Gynecology and Obstetrics Research

Open journal

ISSN 2377-1542

Placental Retention with Accreta in a Uterine Anomaly

Solwayo Ngwenya*

Solwayo Ngwenya, MBChB, DFSRH, MRCOG

Consultant Obstetrician and Gynaecologist Head of Department of Obstetrics and Gynaecology Mpilo Central Hospital, Vera Road; Mzilikazi Founder and Chief Executive Officer, Royal Women’s Clinic 52A Cecil Avenue, Hillside Bulawayo, Matabeleland, Zimbabwe; E-mail:


A retained placenta is a life-threatening condition as it can cause catastrophic haemorrhage and maternal mortality and morbidity. It complicates 2-3% of vaginal deliveries and causes postpartum haemorrhage. Its management must be prompt and effective. The prevalence of uterine anomalies in the general population is 1:201 (0.50%), the commonest types being septate (34%) and bicornuate (39%) of all cases of uterine anomalies.1 Congenital uterine anomalies are associated with the highest incidence of reproductive failure and obstetric complications.2 There is scanty data on uterine anomalies and retained placenta in the literature. A retained placenta in a rudimentary horn of a double uterus was described by Wilson in 1955.3 It is therefore important to document more cases as to alert clinicians and help save lives.


A 32 year-old P1 G2 went into spontaneous labour at 37 weeks gestation. She had had a normal antenatal period. In her previous obstetric history, she had delivered NVD 8 years ago a baby boy birth weight 3000 g. The couple had struggled to conceive but had not consulted a clinician to undergone any investigations for subfertility. She had no other medical or surgical history.

Precipitate labour progressed to a NVD of a baby boy within 4 hours of onset. The baby’s birth weight was 2710 g. The Apgar scores were 8, 9 and 10 at 1, 5 and 10 minutes respectively. The third stage of labor was managed actively by giving oxytocin 10 international unit (IU) at the delivery of the anterior shoulder. Gentle cord traction was attempted but there were no signs of placental separation after 15 minutes. There was minimum bleeding per vagina. An oxytocin infusion of 40 IU in a litre of normal saline was commenced. After 30 minutes post-delivery, there were still no signs of placental separation. Another attempt at gentle cord traction led to the cord snapping.

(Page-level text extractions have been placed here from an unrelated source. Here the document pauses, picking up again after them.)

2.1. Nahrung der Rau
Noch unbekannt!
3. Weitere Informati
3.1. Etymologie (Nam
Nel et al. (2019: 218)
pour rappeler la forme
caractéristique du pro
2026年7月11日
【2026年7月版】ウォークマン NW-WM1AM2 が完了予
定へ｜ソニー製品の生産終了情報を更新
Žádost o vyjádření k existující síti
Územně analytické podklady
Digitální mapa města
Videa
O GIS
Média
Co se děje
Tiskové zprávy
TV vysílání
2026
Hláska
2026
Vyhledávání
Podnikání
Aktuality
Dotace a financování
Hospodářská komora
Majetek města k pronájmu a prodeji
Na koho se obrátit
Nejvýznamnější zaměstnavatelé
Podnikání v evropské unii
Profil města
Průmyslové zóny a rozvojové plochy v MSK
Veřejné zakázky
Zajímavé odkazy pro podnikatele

The patient was taken to theatre for an examination under anaesthesia and manual removal of placenta. There were second degree tears in the vulva and the cervical cervix or cervical os had contracted significantly. On insertion of the hand, it went right into the fundus and no placenta was felt. The empty cavity was roomy. While moving the hand inside a second opening was felt (Figure 1). This was a case of uterine anomaly only detected in theatre. The newly discovered uterine cavity went right up to the costal margin. There at the fundus an accretic placenta was found. The placenta was sheared off and manually removed. It was a calcified placenta. The second degree tears were repaired. The patient was kept on an oxytocin infusion overnight and given intravenous broad spectrum antibiotics. She made a good recovery and was discharged home after 3 days on oral antibiotics.

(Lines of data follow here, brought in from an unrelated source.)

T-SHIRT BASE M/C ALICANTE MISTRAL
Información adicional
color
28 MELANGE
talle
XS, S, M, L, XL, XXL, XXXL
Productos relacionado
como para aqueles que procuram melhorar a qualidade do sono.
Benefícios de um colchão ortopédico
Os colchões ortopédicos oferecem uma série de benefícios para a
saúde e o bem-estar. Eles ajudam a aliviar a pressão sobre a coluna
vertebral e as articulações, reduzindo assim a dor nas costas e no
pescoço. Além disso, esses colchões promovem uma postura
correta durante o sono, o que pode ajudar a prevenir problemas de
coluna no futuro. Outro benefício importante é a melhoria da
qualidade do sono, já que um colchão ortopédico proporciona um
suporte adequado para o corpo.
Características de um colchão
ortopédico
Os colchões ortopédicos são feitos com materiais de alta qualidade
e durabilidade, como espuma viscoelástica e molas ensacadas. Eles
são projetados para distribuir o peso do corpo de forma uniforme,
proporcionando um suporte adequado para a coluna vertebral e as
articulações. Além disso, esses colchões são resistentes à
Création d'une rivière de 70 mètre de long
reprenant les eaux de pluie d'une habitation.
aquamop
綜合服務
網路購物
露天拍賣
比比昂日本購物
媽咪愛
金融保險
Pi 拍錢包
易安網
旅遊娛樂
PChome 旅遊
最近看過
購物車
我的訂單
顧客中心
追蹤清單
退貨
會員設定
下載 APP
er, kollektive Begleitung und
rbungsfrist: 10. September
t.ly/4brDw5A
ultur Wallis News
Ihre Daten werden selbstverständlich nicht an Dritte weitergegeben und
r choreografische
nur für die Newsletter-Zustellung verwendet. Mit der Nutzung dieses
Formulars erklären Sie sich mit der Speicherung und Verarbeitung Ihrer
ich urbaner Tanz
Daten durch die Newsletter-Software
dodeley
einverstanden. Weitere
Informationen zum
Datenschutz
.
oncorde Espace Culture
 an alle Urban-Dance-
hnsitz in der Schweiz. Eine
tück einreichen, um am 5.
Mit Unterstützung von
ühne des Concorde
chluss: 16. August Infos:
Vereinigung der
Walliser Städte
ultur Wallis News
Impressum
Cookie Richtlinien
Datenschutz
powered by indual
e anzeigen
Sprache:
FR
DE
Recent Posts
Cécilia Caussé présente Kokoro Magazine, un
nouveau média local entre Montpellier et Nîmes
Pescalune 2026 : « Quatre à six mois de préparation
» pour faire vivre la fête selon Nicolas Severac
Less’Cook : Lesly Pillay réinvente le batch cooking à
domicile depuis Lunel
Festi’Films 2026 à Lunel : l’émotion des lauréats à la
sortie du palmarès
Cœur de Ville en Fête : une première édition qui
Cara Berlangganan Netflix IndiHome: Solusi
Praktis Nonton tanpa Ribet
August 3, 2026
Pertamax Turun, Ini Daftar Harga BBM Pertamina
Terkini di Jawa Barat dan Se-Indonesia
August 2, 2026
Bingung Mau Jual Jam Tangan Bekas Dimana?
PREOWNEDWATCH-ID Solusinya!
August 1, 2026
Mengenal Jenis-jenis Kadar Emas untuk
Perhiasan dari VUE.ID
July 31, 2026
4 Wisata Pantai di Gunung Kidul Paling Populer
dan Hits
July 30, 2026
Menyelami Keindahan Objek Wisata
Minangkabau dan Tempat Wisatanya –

Figure 1: Showing the clinical impression of what was discovered in theatre during examination under anaesthesia. The hand first went into the fundus of the left uterine horn (A), there was a septum (C) another opening (D) was discovered leading the fundus of the right uterine horn (B). The placenta was found high up (E), accretic in the right uterine horn.


Retained placenta poses great danger to maternal health as it can lead to catastrophic haemorrhage, the risk is even higher with an adherent placenta. Prenatal diagnosis of abnormal placentation allows anticipation of multidisciplinary team4 management that prevents adverse outcomes. It is important that it is recognized early and prompt steps taken to have it manually removed under anaesthesia. An association of a retained placenta and uterine anomaly has not been described in the literature hence this case is to highlight this association. Uterine morphology can be ascertained outside pregnancy by hysterosalpingography and laparoscopy.5 Magnetic resonance imaging (MRI) can also be a useful tool to diagnosis. Some uterine anomalies may permit normal obstetric outcomes.5

Women with congenital uterine malformations usually have higher incidence of subfertility and complications during pregnancy and delivery.6 The risks include preterm pre-labour rupture of membranes, small for gestational age babies and preterm delivery.7,8 There are also risks of malpresentation and caesarean section (C-section) delivery,7 and rupture of rudimentary uterine horn.9 The complication of a retained placenta in uterine horn is not described in the literature. Uterine anomalies are associated with both normal and adverse reproductive outcomes.10


This case reminds clinicians of rare clinical associations that lurk underneath the surface undetected and yet pose significant danger to maternal health. When faced with unusual clinical findings, clinicians must explore other areas that may lead to the discovery of unexpected pathology. This can be life-saving.